If you want to solve for this using unit vectors here's an alternative method that relates the problem to the dot product of x and v in a slightly different way:

First, the magnitude of the projection will just be ||x||cos(theta), the dot product gives us x dot v = ||x||*||v||*cos(theta) , therefore ||x||*cos(theta) = (x dot v) / ||v|| . This gives us the magnitude so if we now just multiply it by the unit vector of L this gives our projection (x dot v) / ||v|| * (2/sqrt(5), 1/sqrt(5)) . Which is equivalent to Sal's answer.
• Since dot products "means" the "same-direction-ness" of two vectors (ie. if the two vectors are perpendicular, the dot product is 0; as the angle between them get smaller and smaller, the dot product gets bigger). According to the equation Sal derived, the scaling factor is ("same-direction-ness" of vector x and vector v) / (square of the magnitude of vector v). Does it have any geometrical meaning? How does it geometrically relate to the idea of projection?

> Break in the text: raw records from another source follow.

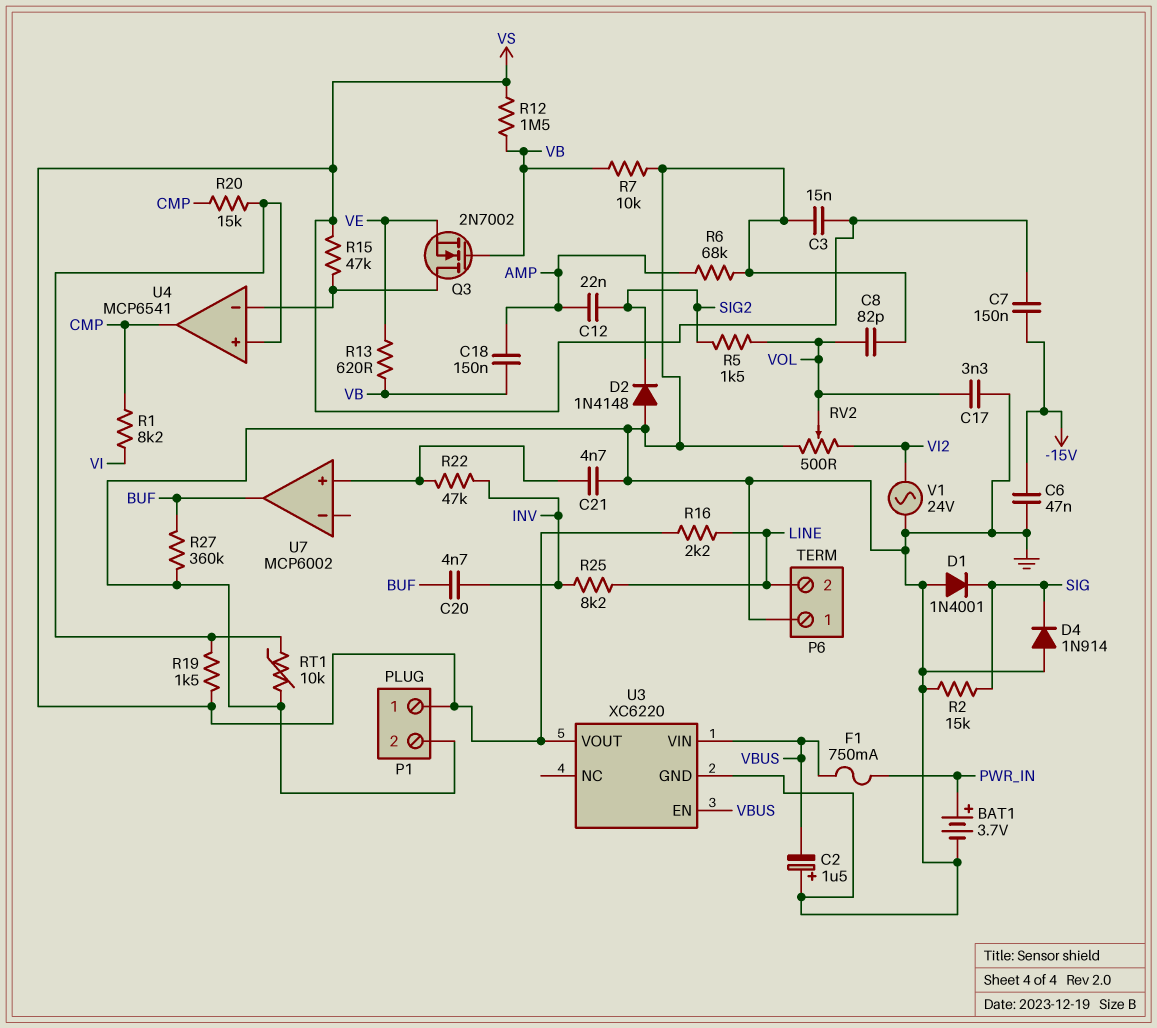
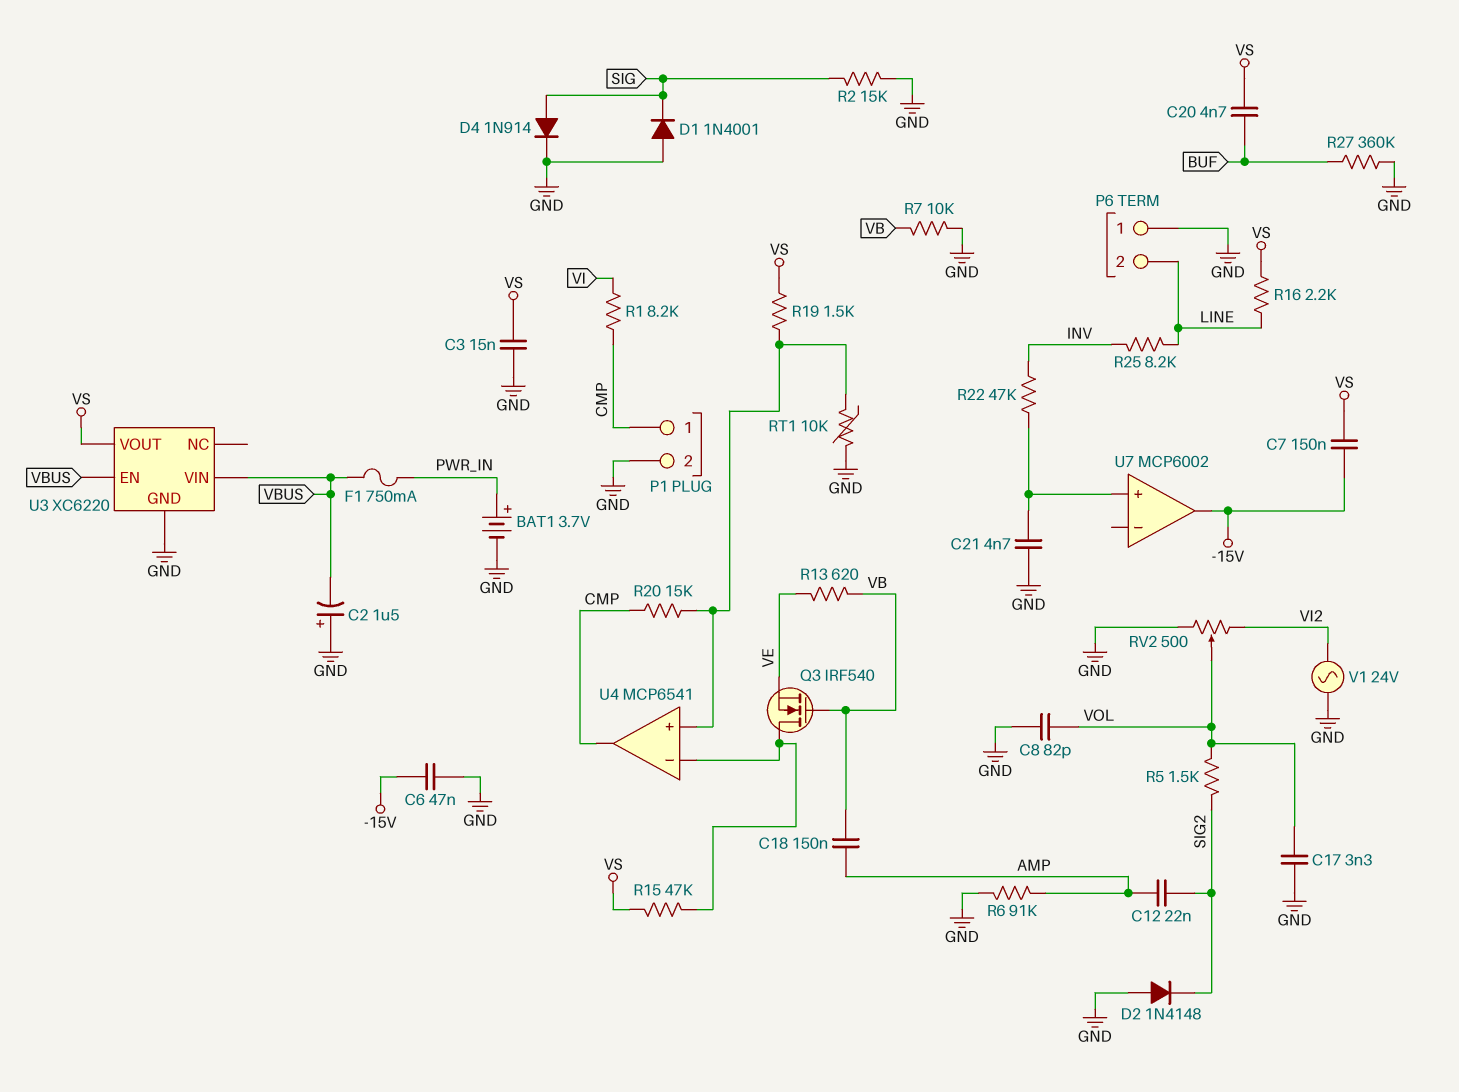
C20: 4.7nF (BUF, INV) -> 4.7nF (BUF, VS)
D4: diode 1N914 (A GND, K SIG) -> diode 1N914 (A SIG, K GND)
P1 pin 1: VS -> CMP
Q3: NMOS 2N7002 (G VB, D U4/in-, S VE) -> NMOS IRF540 (G VB, D U4/in-, S VE)
R6: 68k (AMP, GND) -> 91k (AMP, GND)
R12: 1.5M (VB, VS) -> none
U7 pin out: BUF -> -15V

Thank you in advance! I hope I could express my idea more clearly... • The factor 1/||v||^2 isn't thrown in just for good luck; it's based on the fact that unit vectors are very nice to deal with. If you're in a nice scalar field (such as the reals or complexes) then you can always find a way to "normalize" (i.e. make the length 1) of any vector. The dot product is exactly what you said, it is the projection of one vector onto the other. You can draw a nice picture for yourself in R^2 - however sometimes things get more complicated. Later on, the dot product gets generalized to the "inner product" and there geometric meaning can be hard to come by, such as in Quantum Mechanics where up can be orthogonal to down.